Canada would score against just a few minutes later when Pritchard recovered a chip. Ciaran Hearn would be the next to score. The U.S. failed to hold him in the tackle and he sprung up to run uncontested 40 meters for the try. That made the halftime score 28-18.
It was a terrible 10 minutes to end the half for the Eagles as their defense came up wanting time and time again. Credit to the Canadian backs for doing well and punishing mistakes. It would only get worse as the second half began with Harry Jones scoring an all to easy try to increase the lead to 35-18 and cap off a 28 point run.
However, the match swung once again in favor of the Eagles. Eventually the Eagles settled down and when Jebb Sinclair was sent to the bin for killing the ball the U.S. were able to hit another penalty to make it 21-35.
Then six minutes later taking an offload from Nick Wallace, Todd Clever made a long run that put the Eagles in good territory. They couldn’t punch through on several efforts but when the ref called the ball back for an earlier advantage Clever took the quick kick and a few phases later the Scully crossed over for his second of the match and fifth in two weeks. Wyles would hit the conversion and then a penalty roughly ten minutes later to make it 35-31 with roughly 13 minutes left.

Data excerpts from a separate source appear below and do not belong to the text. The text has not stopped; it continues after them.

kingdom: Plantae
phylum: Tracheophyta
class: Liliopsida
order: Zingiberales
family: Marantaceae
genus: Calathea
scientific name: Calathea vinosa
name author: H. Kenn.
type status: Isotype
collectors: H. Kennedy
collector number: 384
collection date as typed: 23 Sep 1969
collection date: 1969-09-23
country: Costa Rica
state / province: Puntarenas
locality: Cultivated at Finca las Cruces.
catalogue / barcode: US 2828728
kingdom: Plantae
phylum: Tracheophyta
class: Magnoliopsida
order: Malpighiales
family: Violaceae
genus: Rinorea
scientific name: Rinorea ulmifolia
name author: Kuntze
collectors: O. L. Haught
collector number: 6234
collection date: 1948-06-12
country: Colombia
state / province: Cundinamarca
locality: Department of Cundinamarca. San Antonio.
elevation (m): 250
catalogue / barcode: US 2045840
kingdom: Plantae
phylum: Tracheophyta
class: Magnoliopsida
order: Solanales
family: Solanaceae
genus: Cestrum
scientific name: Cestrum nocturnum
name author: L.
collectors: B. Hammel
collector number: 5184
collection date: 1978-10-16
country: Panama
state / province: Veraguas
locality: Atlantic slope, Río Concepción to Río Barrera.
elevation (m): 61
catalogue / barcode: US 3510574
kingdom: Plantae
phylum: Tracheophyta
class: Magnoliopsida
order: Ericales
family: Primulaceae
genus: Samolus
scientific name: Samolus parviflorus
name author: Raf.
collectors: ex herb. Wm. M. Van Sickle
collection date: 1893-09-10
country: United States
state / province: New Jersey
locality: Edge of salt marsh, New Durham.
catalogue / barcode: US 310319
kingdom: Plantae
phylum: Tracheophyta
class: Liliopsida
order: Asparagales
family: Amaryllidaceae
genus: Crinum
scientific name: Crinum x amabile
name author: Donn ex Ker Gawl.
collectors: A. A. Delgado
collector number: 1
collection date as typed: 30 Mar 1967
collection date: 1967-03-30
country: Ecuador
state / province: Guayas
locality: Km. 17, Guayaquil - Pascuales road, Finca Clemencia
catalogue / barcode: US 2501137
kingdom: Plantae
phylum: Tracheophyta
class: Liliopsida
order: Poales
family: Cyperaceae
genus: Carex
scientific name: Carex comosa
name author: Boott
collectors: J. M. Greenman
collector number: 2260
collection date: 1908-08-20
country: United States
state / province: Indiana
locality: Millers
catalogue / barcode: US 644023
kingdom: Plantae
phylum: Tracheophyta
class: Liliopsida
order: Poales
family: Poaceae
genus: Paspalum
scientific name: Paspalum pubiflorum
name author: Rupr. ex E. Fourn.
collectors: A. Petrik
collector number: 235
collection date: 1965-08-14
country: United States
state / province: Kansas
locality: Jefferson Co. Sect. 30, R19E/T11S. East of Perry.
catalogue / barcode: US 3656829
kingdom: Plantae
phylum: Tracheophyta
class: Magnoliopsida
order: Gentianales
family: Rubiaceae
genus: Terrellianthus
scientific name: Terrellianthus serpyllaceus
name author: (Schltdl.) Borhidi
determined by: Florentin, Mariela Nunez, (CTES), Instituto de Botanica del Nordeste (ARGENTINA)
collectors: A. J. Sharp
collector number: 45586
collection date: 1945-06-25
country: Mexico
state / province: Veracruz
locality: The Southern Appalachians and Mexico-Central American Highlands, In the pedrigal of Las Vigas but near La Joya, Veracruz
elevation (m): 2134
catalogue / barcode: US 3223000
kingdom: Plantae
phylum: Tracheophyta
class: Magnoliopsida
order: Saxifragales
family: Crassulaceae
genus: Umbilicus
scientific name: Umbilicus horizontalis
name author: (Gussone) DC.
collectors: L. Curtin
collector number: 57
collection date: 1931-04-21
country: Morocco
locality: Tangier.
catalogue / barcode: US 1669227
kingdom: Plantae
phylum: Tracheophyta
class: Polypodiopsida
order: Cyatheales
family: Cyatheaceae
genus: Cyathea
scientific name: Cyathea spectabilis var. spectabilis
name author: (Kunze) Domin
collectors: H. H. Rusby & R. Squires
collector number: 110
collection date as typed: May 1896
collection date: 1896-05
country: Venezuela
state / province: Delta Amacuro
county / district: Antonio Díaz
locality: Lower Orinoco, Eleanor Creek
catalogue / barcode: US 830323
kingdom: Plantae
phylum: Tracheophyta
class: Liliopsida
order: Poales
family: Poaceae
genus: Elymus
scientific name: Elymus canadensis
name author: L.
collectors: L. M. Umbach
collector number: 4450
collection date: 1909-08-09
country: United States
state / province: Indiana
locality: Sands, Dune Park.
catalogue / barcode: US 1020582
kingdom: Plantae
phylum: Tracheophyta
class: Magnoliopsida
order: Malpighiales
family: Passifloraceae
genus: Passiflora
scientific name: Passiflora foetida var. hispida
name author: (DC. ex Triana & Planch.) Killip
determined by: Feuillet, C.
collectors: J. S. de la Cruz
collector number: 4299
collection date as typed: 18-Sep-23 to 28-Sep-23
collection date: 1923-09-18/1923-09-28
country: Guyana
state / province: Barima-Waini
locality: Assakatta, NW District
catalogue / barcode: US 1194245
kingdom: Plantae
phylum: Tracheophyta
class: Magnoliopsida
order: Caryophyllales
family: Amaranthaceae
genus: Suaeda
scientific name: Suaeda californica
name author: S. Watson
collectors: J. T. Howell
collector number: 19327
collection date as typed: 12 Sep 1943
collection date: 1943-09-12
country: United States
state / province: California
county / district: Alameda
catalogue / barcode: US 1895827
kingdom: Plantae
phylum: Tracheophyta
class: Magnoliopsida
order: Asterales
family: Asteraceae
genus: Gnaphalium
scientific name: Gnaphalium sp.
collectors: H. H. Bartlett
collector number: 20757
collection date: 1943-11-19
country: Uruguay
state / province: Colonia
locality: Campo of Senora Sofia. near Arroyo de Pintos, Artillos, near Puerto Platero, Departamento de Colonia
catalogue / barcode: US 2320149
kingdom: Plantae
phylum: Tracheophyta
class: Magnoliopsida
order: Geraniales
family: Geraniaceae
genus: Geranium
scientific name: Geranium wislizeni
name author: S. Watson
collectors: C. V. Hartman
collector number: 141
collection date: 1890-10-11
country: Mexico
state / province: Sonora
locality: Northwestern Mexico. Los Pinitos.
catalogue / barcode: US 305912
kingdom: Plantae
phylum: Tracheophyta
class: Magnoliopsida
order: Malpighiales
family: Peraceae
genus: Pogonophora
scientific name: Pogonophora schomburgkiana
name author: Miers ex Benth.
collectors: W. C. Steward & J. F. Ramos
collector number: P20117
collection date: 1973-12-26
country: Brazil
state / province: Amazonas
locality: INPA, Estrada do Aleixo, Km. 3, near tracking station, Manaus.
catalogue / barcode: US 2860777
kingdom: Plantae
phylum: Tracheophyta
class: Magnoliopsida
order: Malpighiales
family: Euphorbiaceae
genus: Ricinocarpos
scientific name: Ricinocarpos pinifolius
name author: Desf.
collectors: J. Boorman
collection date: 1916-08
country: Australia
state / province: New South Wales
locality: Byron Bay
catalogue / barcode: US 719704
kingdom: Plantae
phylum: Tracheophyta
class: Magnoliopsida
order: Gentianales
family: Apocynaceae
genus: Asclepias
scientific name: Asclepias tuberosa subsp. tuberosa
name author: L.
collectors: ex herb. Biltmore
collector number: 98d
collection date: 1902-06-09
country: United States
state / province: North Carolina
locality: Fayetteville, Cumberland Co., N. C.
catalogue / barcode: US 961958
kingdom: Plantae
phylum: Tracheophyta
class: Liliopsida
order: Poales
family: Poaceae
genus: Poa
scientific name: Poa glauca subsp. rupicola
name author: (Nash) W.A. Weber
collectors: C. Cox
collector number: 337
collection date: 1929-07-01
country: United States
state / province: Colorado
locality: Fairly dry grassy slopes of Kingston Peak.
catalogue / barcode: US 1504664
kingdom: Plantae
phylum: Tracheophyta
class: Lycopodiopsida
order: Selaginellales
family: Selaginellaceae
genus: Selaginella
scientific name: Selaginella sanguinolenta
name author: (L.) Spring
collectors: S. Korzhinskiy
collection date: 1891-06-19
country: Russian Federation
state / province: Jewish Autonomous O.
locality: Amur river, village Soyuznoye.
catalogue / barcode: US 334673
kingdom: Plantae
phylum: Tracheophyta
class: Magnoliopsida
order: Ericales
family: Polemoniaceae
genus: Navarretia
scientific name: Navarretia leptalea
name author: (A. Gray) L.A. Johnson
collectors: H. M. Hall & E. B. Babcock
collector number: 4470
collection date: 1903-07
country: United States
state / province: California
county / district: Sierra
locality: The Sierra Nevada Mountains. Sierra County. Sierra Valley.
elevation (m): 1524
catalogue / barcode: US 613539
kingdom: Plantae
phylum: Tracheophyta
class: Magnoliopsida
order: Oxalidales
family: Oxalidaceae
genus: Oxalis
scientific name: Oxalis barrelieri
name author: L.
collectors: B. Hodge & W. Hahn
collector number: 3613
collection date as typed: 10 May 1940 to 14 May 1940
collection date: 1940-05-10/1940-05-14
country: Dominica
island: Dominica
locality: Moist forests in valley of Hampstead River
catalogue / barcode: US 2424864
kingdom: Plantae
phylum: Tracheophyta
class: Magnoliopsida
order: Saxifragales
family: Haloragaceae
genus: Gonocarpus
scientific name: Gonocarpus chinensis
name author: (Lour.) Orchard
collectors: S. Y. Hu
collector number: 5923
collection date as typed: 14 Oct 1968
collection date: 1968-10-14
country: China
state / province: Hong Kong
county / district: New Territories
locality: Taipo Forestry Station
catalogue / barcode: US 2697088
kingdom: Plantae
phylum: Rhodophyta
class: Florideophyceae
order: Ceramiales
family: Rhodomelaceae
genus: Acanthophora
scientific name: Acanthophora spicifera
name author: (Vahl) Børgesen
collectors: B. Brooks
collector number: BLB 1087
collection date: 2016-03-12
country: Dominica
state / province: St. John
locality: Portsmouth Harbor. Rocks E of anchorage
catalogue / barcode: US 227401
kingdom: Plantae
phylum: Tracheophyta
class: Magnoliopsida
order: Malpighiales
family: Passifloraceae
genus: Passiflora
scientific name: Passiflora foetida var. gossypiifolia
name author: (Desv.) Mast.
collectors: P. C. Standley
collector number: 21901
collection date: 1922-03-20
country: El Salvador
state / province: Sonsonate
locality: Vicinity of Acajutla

With ten minutes left the Eagles retook the lead. Tom Coolican blocked a kick that the U.S. recovered. Once again they quickly played the ball, something that helped them all day. A great pass from Folau Niua skipped over a few defenders to Brett Thompson who would slide into the corner.
The U.S. defense would then seal the match as they came up big by creating turnovers at opportune moments. Canada had possession but weren’t able to get much going as the U.S. would steal the ball or force them to work from deep.
Canada did have the opportunity to win the match at the end. Jones made a break that caught the U.S. defense sleeping. However, a try saving tackle from Mike Petri halted Canada’s momentum. For several minutes and multiple phases Canada worked to the try line. Eventually they earned a penalty advantage after LaValla killed the ball earning 10 minutes in the bin. Rather than go for the posts from a difficult angle Canada elected to go for the try. It wasn’t successful at first but once again they had a penalty advantage. Again Canada elected to not go for the difficult points and the U.S. turned it over to preserve the score.
The difference in the match came down to the Eagles defensive work. Aside from the dreadful ten minute span that allowed Canada to run off their 28 point run the U.S. defense did well to stop any Canadian opportunities. The U.S. also won the scrum battle for the first time in a long time. Offensively they had another strong outing. Canada did look threatening but it also looked as if they tired more easily than the U.S. in the hot sun.
The Eagles will take the win as they build toward the World Cup. The program needed a positive result and to avoid two straight winless summers. The team can now focus on the positives and look ahead to the All Blacks in November.